- **TASK TO CARRY OUT**:
Print every one of the records verbatim, omitting nothing.

▬▬▬▬▬▬▬▬▬▬

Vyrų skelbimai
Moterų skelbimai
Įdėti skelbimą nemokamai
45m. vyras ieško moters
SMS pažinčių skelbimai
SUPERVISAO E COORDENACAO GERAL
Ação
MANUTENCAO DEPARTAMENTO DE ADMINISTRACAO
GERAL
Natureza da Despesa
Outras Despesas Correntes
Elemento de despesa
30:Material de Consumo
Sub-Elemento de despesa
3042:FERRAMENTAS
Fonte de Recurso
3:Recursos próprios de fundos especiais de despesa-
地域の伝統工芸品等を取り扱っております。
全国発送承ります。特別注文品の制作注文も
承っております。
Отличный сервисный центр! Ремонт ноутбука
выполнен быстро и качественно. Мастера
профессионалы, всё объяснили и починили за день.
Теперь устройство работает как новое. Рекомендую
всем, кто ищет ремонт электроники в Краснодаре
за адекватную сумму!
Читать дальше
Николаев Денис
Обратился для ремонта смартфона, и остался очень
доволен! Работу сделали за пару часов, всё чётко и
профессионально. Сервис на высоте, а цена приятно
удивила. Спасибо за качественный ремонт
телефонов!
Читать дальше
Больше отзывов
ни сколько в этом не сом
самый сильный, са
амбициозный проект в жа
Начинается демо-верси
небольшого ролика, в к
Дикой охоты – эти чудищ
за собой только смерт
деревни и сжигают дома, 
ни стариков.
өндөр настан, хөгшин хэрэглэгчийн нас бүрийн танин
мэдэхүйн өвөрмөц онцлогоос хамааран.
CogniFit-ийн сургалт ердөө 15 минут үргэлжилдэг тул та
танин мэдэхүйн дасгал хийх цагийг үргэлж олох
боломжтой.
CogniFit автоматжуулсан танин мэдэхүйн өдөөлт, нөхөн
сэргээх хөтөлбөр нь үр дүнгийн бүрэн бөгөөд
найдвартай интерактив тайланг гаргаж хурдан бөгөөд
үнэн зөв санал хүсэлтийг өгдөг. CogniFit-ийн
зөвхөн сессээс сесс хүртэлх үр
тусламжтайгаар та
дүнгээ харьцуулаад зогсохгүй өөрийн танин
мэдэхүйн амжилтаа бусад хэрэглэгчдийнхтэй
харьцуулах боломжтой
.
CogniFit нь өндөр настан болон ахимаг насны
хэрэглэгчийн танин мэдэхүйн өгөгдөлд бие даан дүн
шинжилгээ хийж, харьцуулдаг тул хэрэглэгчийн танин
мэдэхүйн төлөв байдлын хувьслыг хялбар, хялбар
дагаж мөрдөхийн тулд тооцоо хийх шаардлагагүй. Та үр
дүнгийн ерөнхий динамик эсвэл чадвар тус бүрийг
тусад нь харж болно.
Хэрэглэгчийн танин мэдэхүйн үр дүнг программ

▬▬▬▬▬▬▬▬▬▬

- **TASK OUTPUT**:
Vyrų skelbimai
Moterų skelbimai
Įdėti skelbimą nemokamai
45m. vyras ieško moters
SMS pažinčių skelbimai
SUPERVISAO E COORDENACAO GERAL
Ação
MANUTENCAO DEPARTAMENTO DE ADMINISTRACAO
GERAL
Natureza da Despesa
Outras Despesas Correntes
Elemento de despesa
30:Material de Consumo
Sub-Elemento de despesa
3042:FERRAMENTAS
Fonte de Recurso
3:Recursos próprios de fundos especiais de despesa-
地域の伝統工芸品等を取り扱っております。
全国発送承ります。特別注文品の制作注文も
承っております。
Отличный сервисный центр! Ремонт ноутбука
выполнен быстро и качественно. Мастера
профессионалы, всё объяснили и починили за день.
Теперь устройство работает как новое. Рекомендую
всем, кто ищет ремонт электроники в Краснодаре
за адекватную сумму!
Читать дальше
Николаев Денис
Обратился для ремонта смартфона, и остался очень
доволен! Работу сделали за пару часов, всё чётко и
профессионально. Сервис на высоте, а цена приятно
удивила. Спасибо за качественный ремонт
телефонов!
Читать дальше
Больше отзывов
ни сколько в этом не сом
самый сильный, са
амбициозный проект в жа
Начинается демо-верси
небольшого ролика, в к
Дикой охоты – эти чудищ
за собой только смерт
деревни и сжигают дома, 
ни стариков.
өндөр настан, хөгшин хэрэглэгчийн нас бүрийн танин
мэдэхүйн өвөрмөц онцлогоос хамааран.
CogniFit-ийн сургалт ердөө 15 минут үргэлжилдэг тул та
танин мэдэхүйн дасгал хийх цагийг үргэлж олох
боломжтой.
CogniFit автоматжуулсан танин мэдэхүйн өдөөлт, нөхөн
сэргээх хөтөлбөр нь үр дүнгийн бүрэн бөгөөд
найдвартай интерактив тайланг гаргаж хурдан бөгөөд
үнэн зөв санал хүсэлтийг өгдөг. CogniFit-ийн
зөвхөн сессээс сесс хүртэлх үр
тусламжтайгаар та
дүнгээ харьцуулаад зогсохгүй өөрийн танин
мэдэхүйн амжилтаа бусад хэрэглэгчдийнхтэй
харьцуулах боломжтой
.
CogniFit нь өндөр настан болон ахимаг насны
хэрэглэгчийн танин мэдэхүйн өгөгдөлд бие даан дүн
шинжилгээ хийж, харьцуулдаг тул хэрэглэгчийн танин
мэдэхүйн төлөв байдлын хувьслыг хялбар, хялбар
дагаж мөрдөхийн тулд тооцоо хийх шаардлагагүй. Та үр
дүнгийн ерөнхий динамик эсвэл чадвар тус бүрийг
тусад нь харж болно.
Хэрэглэгчийн танин мэдэхүйн үр дүнг программ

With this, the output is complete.